# What is required
Search the material for "personalizado" and copy each line in which it is found.
<<<<
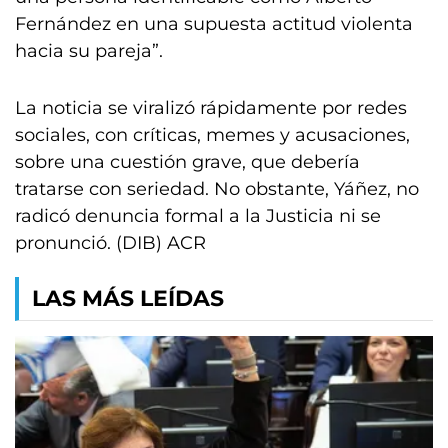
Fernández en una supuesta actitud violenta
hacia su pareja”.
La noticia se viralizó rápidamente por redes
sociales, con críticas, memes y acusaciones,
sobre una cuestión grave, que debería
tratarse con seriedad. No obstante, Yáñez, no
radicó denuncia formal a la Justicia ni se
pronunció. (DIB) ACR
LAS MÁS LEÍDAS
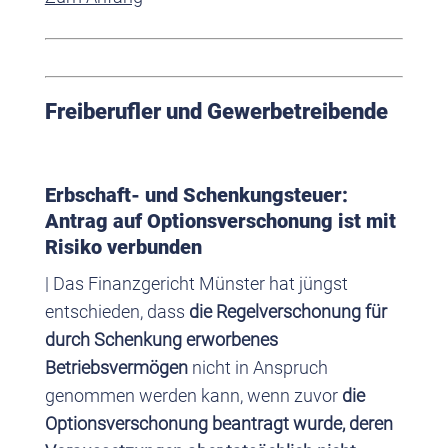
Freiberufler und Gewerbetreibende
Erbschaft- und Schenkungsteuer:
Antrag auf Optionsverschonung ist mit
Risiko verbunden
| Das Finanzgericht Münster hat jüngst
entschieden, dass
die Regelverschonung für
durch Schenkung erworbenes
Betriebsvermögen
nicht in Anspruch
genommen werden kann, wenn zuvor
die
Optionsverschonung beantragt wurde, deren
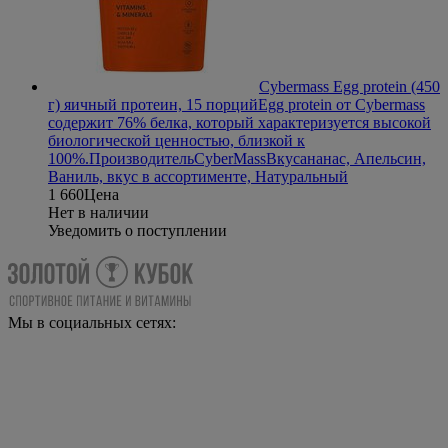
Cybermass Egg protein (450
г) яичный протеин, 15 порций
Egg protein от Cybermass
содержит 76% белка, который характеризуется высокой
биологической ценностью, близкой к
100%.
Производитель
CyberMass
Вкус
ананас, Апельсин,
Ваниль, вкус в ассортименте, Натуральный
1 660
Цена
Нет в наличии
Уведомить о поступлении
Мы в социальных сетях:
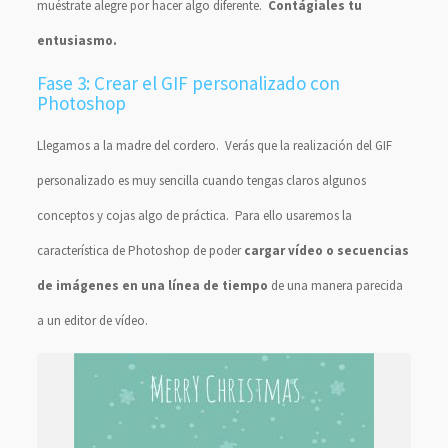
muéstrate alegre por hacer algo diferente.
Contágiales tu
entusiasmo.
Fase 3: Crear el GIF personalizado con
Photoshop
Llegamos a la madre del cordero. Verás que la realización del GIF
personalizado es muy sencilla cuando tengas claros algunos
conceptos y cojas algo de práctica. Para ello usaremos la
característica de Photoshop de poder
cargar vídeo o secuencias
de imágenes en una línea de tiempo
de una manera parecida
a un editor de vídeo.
>>>>
<<<<
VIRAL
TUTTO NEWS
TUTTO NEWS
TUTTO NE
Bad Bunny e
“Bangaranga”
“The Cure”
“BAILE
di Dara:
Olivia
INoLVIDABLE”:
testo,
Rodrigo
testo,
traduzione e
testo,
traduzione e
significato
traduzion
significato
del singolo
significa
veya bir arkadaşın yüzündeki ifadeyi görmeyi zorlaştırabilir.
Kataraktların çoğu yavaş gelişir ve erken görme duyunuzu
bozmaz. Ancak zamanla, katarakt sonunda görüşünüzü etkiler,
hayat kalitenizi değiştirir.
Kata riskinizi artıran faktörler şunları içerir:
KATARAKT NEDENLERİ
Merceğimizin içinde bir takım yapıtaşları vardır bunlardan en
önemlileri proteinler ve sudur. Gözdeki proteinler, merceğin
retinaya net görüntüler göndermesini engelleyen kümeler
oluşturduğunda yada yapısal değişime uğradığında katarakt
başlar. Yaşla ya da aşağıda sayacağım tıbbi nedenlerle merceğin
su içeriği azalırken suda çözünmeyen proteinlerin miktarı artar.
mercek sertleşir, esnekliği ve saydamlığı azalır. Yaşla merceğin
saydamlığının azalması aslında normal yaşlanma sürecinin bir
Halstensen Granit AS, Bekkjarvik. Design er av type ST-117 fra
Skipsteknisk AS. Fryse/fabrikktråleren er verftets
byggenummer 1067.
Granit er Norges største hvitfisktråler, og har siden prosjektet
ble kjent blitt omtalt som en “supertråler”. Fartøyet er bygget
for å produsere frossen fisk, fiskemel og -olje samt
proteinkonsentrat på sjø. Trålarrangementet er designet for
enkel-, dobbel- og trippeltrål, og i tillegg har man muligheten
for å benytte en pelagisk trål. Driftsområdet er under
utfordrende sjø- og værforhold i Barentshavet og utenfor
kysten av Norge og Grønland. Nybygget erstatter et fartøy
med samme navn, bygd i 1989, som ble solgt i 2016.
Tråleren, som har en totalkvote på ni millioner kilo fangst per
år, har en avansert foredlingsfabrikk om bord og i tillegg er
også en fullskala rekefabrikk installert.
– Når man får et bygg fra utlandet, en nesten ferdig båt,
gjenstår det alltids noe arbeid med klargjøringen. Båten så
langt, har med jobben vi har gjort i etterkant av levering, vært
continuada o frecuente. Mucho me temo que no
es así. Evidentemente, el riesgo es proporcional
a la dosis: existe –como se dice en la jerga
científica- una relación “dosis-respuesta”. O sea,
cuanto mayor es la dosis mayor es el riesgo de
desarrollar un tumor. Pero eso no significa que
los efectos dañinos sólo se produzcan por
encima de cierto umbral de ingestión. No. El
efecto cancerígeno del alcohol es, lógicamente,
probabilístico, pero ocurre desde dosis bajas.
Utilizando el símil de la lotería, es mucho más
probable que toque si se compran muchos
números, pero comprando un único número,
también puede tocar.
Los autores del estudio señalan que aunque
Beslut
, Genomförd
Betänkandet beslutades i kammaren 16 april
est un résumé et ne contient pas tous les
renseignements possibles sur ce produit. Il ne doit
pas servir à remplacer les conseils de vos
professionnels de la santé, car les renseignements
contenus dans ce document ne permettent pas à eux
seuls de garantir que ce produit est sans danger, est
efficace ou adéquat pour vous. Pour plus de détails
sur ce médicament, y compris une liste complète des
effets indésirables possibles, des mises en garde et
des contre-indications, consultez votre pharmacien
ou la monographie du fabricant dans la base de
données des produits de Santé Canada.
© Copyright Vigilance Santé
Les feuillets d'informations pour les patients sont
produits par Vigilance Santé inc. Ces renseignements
>>>>
<<<<
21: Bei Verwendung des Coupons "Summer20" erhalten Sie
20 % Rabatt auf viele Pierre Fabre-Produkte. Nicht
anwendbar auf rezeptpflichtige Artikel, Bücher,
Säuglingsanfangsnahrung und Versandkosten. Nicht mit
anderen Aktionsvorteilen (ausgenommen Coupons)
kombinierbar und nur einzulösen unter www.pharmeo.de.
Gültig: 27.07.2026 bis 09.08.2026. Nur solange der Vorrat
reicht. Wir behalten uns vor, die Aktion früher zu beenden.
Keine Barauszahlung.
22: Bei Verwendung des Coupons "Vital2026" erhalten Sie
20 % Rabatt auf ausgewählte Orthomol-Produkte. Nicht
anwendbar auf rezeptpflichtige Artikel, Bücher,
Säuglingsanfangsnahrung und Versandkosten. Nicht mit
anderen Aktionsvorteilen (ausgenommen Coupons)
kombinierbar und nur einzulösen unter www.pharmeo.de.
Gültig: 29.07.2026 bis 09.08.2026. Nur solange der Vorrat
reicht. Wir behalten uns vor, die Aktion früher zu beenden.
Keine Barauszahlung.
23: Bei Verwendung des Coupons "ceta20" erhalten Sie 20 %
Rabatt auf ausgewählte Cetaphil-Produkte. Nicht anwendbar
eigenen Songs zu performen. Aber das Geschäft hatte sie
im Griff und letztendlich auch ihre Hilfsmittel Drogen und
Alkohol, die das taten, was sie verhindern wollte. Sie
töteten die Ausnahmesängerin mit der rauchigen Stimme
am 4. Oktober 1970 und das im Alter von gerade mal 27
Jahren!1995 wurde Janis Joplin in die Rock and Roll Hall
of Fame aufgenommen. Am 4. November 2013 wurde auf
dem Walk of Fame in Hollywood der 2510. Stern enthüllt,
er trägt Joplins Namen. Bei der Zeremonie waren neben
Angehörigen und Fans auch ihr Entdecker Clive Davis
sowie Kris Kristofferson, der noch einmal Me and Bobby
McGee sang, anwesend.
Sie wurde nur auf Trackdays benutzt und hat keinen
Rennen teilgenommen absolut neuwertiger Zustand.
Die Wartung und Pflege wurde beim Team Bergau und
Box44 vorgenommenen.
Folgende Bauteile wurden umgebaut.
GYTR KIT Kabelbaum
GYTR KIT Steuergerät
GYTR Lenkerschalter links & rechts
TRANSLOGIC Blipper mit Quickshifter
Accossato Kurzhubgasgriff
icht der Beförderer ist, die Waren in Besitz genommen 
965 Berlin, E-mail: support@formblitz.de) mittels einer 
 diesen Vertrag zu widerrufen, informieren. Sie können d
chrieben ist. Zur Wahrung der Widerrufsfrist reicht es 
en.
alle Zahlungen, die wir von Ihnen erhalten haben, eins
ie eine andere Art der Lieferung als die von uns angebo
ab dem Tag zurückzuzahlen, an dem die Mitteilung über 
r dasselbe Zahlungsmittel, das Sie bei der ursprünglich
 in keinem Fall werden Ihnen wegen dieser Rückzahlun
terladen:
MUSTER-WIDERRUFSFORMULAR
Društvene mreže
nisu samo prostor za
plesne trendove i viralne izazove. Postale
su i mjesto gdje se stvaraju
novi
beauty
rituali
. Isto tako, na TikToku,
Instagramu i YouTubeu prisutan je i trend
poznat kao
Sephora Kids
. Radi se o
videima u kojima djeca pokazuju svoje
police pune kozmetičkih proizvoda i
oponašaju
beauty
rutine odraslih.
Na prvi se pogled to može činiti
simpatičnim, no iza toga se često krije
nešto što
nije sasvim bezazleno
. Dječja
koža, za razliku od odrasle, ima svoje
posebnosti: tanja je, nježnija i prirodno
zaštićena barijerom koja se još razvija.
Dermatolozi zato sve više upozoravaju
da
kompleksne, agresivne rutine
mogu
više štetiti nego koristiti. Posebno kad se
>>>>
# Answer to the problem
Fase 3: Crear el GIF personalizado con
personalizado es muy sencilla cuando tengas claros algunos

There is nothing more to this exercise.